Crops in the Classroom Promo

When it comes to teaching concepts about real life, a flat glossy picture in a textbook can only do so much. Teaching agronomy is no exception. That’s something that professors at Southwest Wisconsin Technical College realized. And they decided to do something about it.

(You can view these agricultural displays [corn, alfalfa, and soybeans] on our custom products page. You can also see purchasing options for these products on our catalog products page.)

Pulling Plants out of a Picture

The standard procedure for many college classes is for professors to teach from pictures, words (both written and spoken), and videos. Science classes often have a definite advantage in the simple fact that they involve experiments. That’s when learning gets hands on, and students can actually look inside an animal, observe a chemical reaction, or measure a physical object. Although it presents similar opportunities to get hands-on, the science of agronomy has a few limitations. One of them is that crops aren’t doing much when school is in session. As a result, there’s little for agronomy students to observe as they’re learning.

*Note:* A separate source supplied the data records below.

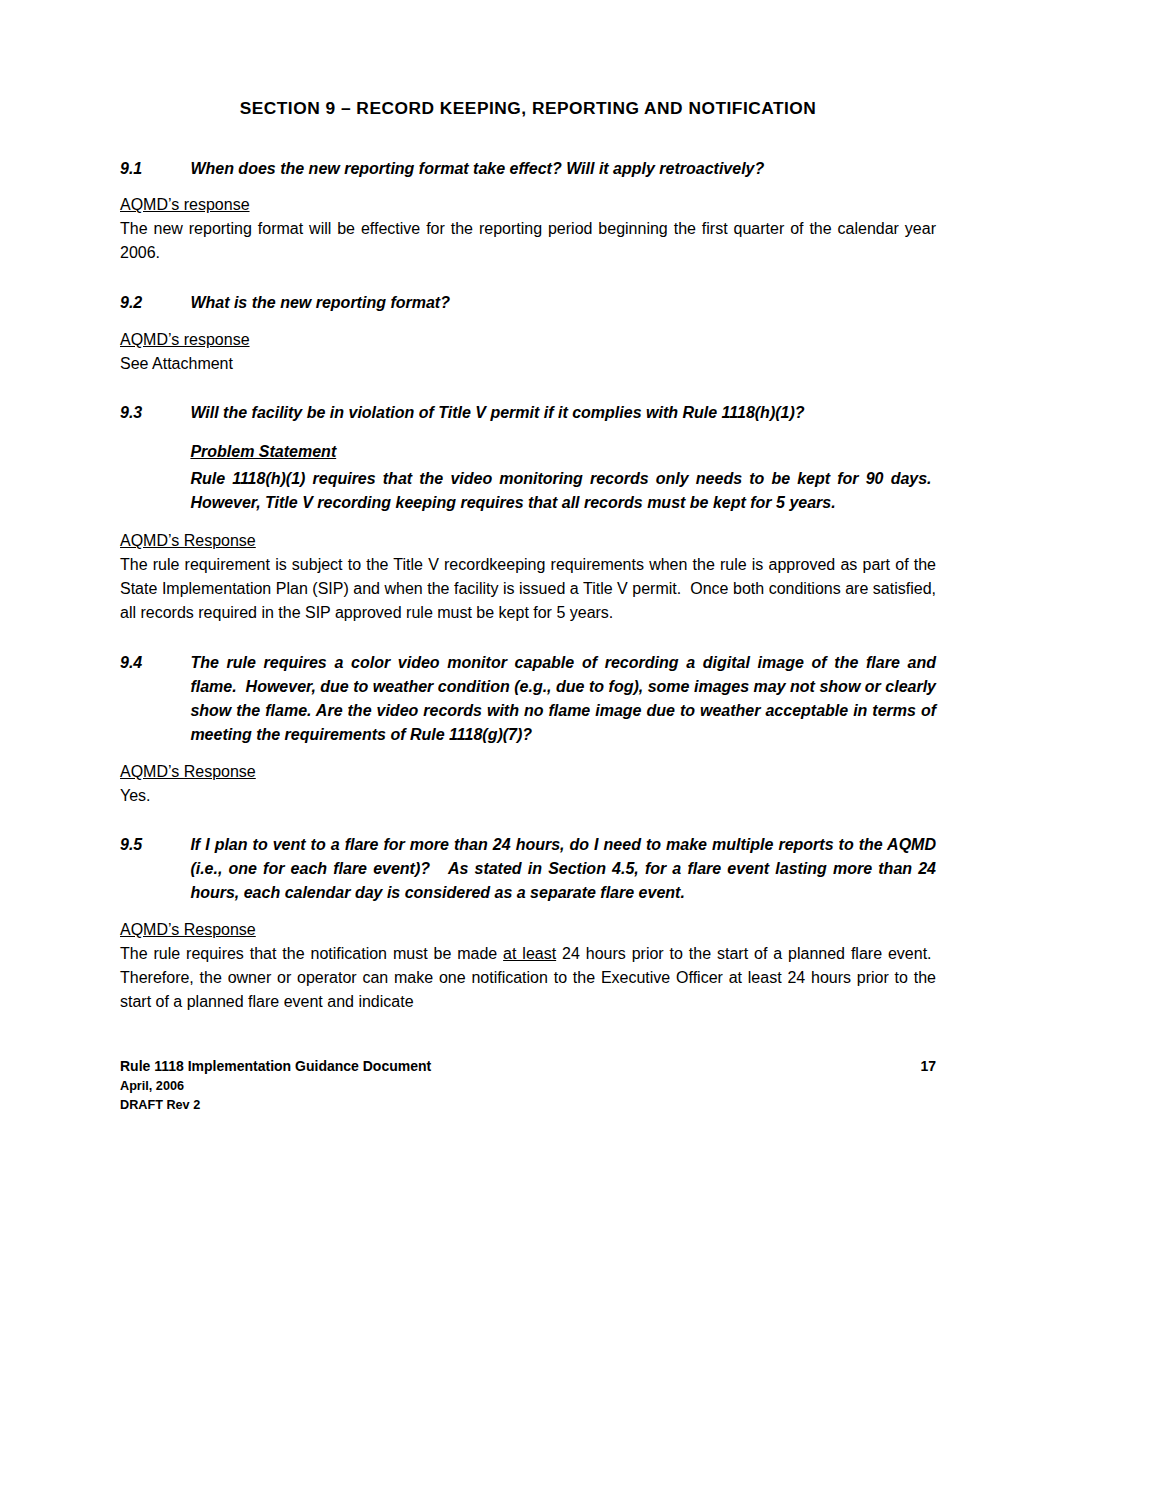SECTION 9 – RECORD KEEPING, REPORTING AND NOTIFICATION
9.1
When does the new reporting format take effect? Will it apply retroactively?
AQMD’s response
The new reporting format will be effective for the reporting period beginning the first quarter of the calendar year 2006.
9.2
What is the new reporting format?
AQMD’s response
See Attachment
9.3
Will the facility be in violation of Title V permit if it complies with Rule 1118(h)(1)?
Problem Statement
Rule 1118(h)(1) requires that the video monitoring records only needs to be kept for 90 days. However, Title V recording keeping requires that all records must be kept for 5 years.
AQMD’s Response
The rule requirement is subject to the Title V recordkeeping requirements when the rule is approved as part of the State Implementation Plan (SIP) and when the facility is issued a Title V permit. Once both conditions are satisfied, all records required in the SIP approved rule must be kept for 5 years.
9.4
The rule requires a color video monitor capable of recording a digital image of the flare and flame. However, due to weather condition (e.g., due to fog), some images may not show or clearly show the flame. Are the video records with no flame image due to weather acceptable in terms of meeting the requirements of Rule 1118(g)(7)?
AQMD’s Response
Yes.
9.5
If I plan to vent to a flare for more than 24 hours, do I need to make multiple reports to the AQMD (i.e., one for each flare event)? As stated in Section 4.5, for a flare event lasting more than 24 hours, each calendar day is considered as a separate flare event.
AQMD’s Response
The rule requires that the notification must be made at least 24 hours prior to the start of a planned flare event. Therefore, the owner or operator can make one notification to the Executive Officer at least 24 hours prior to the start of a planned flare event and indicate
17
Rule 1118 Implementation Guidance Document
April, 2006
DRAFT Rev 2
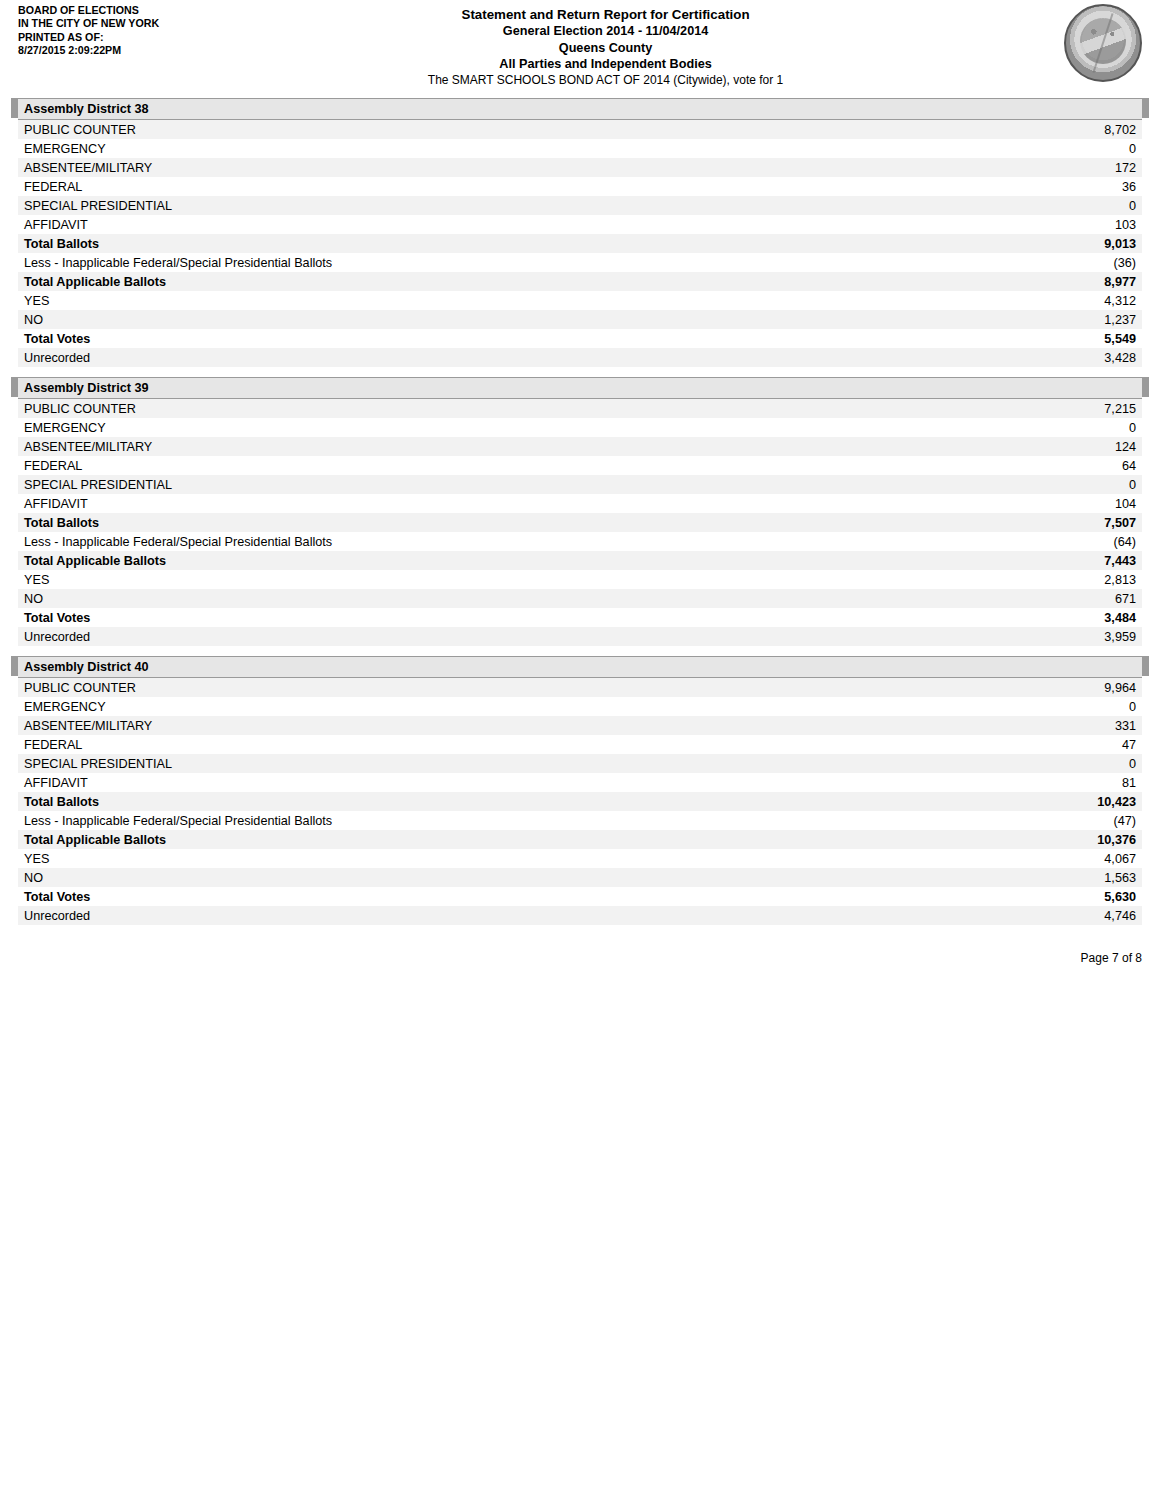BOARD OF ELECTIONS
IN THE CITY OF NEW YORK
PRINTED AS OF:
8/27/2015 2:09:22PM
Statement and Return Report for Certification
General Election 2014 - 11/04/2014
Queens County
All Parties and Independent Bodies
The SMART SCHOOLS BOND ACT OF 2014 (Citywide), vote for 1
Assembly District 38
| PUBLIC COUNTER | 8,702 |
| EMERGENCY | 0 |
| ABSENTEE/MILITARY | 172 |
| FEDERAL | 36 |
| SPECIAL PRESIDENTIAL | 0 |
| AFFIDAVIT | 103 |
| Total Ballots | 9,013 |
| Less - Inapplicable Federal/Special Presidential Ballots | (36) |
| Total Applicable Ballots | 8,977 |
| YES | 4,312 |
| NO | 1,237 |
| Total Votes | 5,549 |
| Unrecorded | 3,428 |
Assembly District 39
| PUBLIC COUNTER | 7,215 |
| EMERGENCY | 0 |
| ABSENTEE/MILITARY | 124 |
| FEDERAL | 64 |
| SPECIAL PRESIDENTIAL | 0 |
| AFFIDAVIT | 104 |
| Total Ballots | 7,507 |
| Less - Inapplicable Federal/Special Presidential Ballots | (64) |
| Total Applicable Ballots | 7,443 |
| YES | 2,813 |
| NO | 671 |
| Total Votes | 3,484 |
| Unrecorded | 3,959 |
Assembly District 40
| PUBLIC COUNTER | 9,964 |
| EMERGENCY | 0 |
| ABSENTEE/MILITARY | 331 |
| FEDERAL | 47 |
| SPECIAL PRESIDENTIAL | 0 |
| AFFIDAVIT | 81 |
| Total Ballots | 10,423 |
| Less - Inapplicable Federal/Special Presidential Ballots | (47) |
| Total Applicable Ballots | 10,376 |
| YES | 4,067 |
| NO | 1,563 |
| Total Votes | 5,630 |
| Unrecorded | 4,746 |
Page 7 of 8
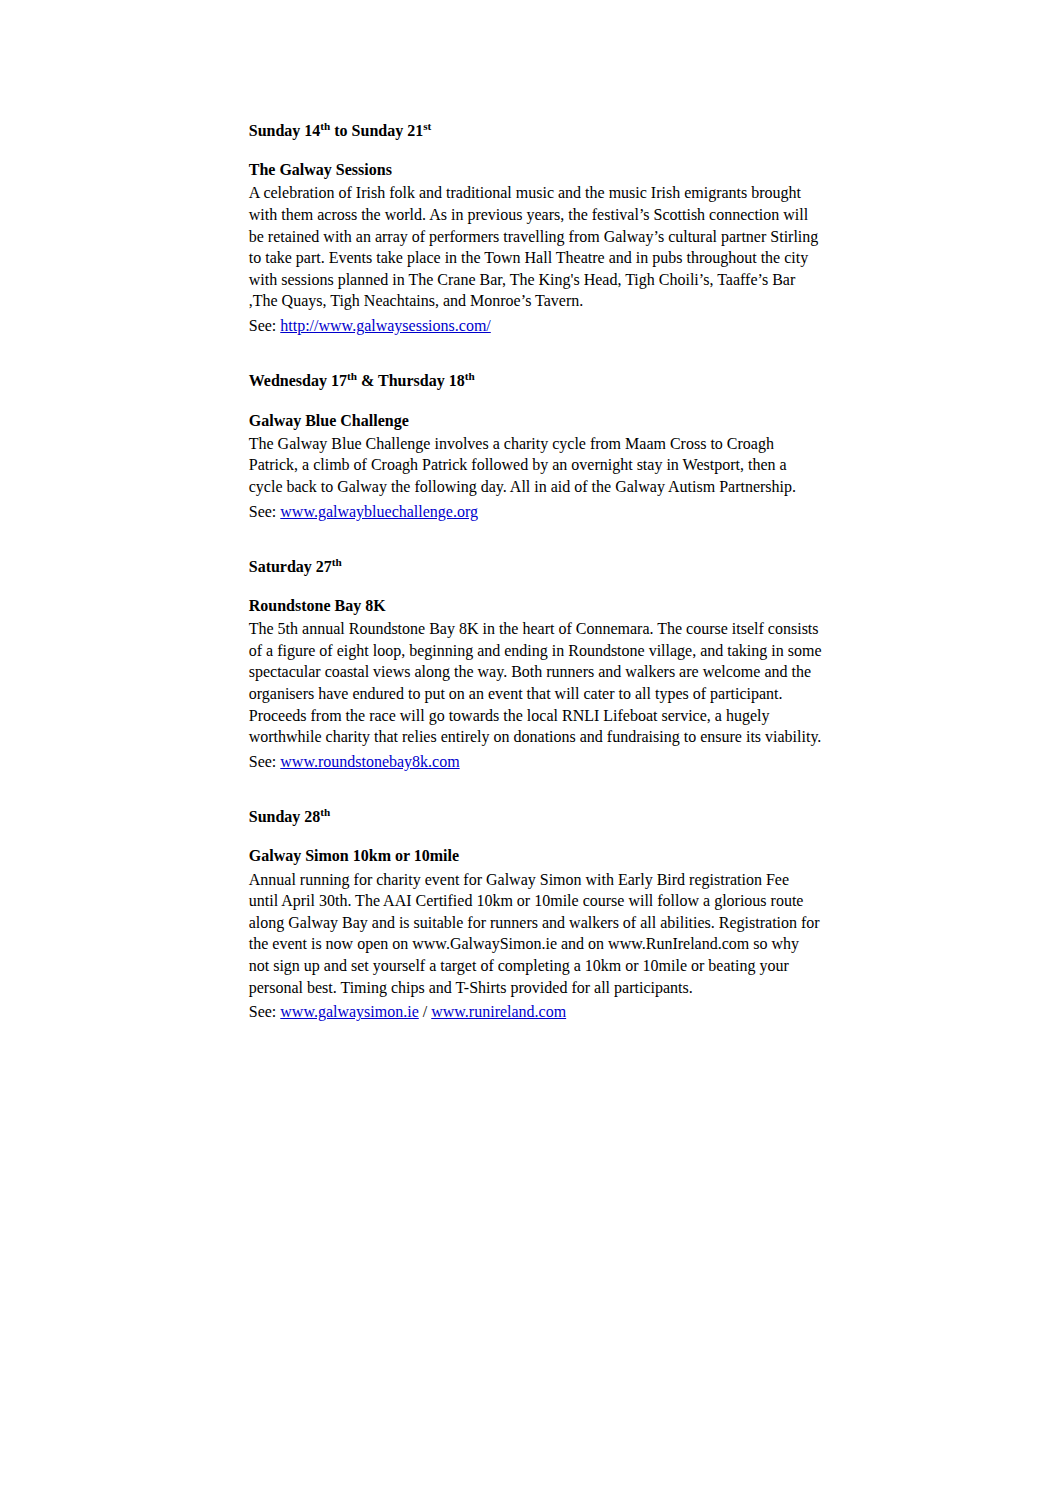Sunday 14th to Sunday 21st
The Galway Sessions
A celebration of Irish folk and traditional music and the music Irish emigrants brought with them across the world. As in previous years, the festival’s Scottish connection will be retained with an array of performers travelling from Galway’s cultural partner Stirling to take part. Events take place in the Town Hall Theatre and in pubs throughout the city with sessions planned in The Crane Bar, The King's Head, Tigh Choili’s, Taaffe’s Bar ,The Quays, Tigh Neachtains, and Monroe’s Tavern.
See: http://www.galwaysessions.com/
Wednesday 17th & Thursday 18th
Galway Blue Challenge
The Galway Blue Challenge involves a charity cycle from Maam Cross to Croagh Patrick, a climb of Croagh Patrick followed by an overnight stay in Westport, then a cycle back to Galway the following day. All in aid of the Galway Autism Partnership.
See: www.galwaybluechallenge.org
Saturday 27th
Roundstone Bay 8K
The 5th annual Roundstone Bay 8K in the heart of Connemara. The course itself consists of a figure of eight loop, beginning and ending in Roundstone village, and taking in some spectacular coastal views along the way. Both runners and walkers are welcome and the organisers have endured to put on an event that will cater to all types of participant. Proceeds from the race will go towards the local RNLI Lifeboat service, a hugely worthwhile charity that relies entirely on donations and fundraising to ensure its viability.
See: www.roundstonebay8k.com
Sunday 28th
Galway Simon 10km or 10mile
Annual running for charity event for Galway Simon with Early Bird registration Fee until April 30th. The AAI Certified 10km or 10mile course will follow a glorious route along Galway Bay and is suitable for runners and walkers of all abilities. Registration for the event is now open on www.GalwaySimon.ie and on www.RunIreland.com so why not sign up and set yourself a target of completing a 10km or 10mile or beating your personal best. Timing chips and T-Shirts provided for all participants.
See: www.galwaysimon.ie / www.runireland.com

That’s why Southwest Wisconsin Technical College asked us to help them bring crops into their classrooms. Rather than simply showing students pictures of nutrient deficient soybeans, they wanted to offer a three-dimensional view of crops. Not only that, but they wanted crops that showed particular nutrient deficiencies. To avoid the hassle of growing indoor plants that would only last temporarily, they chose to go with plastic and fabric plants. And we just so happen to specialize in that.

After some extensive research and collaboration with Southwest Tech professors, we started building. Our job was to create two alfalfa plants, two corn plants, and two soybean plants. Each would show a handful of micronutrient and macronutrient deficiencies in the leaves of the plant. Referring to photographs of the actual nutrient deficiencies in each of the three plants, our craftsmen replicated the plants and deficiencies with their tools and materials. Trimming, gluing, painting—they did it all by hand. They also made a few leaves to represent a healthy version of the plant.

Alfalfa Above
Using the Plant Models

The final product was a nice collection of six plant models. We mounted each of them in their own foam clumps disguised to look like soil. These soil-like clumps sticks up from their own circular wooden bases that also hold a small pedestal sign that identifies the plant and its deficiencies. Stiff plastic cylindrical cases with wooden lids attach to the bases with thumb screws. And, using the handles in the lids, someone can carry one of the units with one hand. The portability of the plant displays makes them easy to carry from classroom to classroom. But, when it’s time to get a closer look at the particular deficiencies, the professor can easily remove the lids from all of the units and give students an up-close look at the realistic models.

These plants are also primed for testing purposes. Each branch of leaves showing a particular deficiency holds a small metal tag with a number corresponding to that deficiency. Although a slip of paper in the pedestal sign identifies each deficiency for learners, the professor can easily remove it to test the accuracy of the students as they attempt to identify the deficiencies of each branch.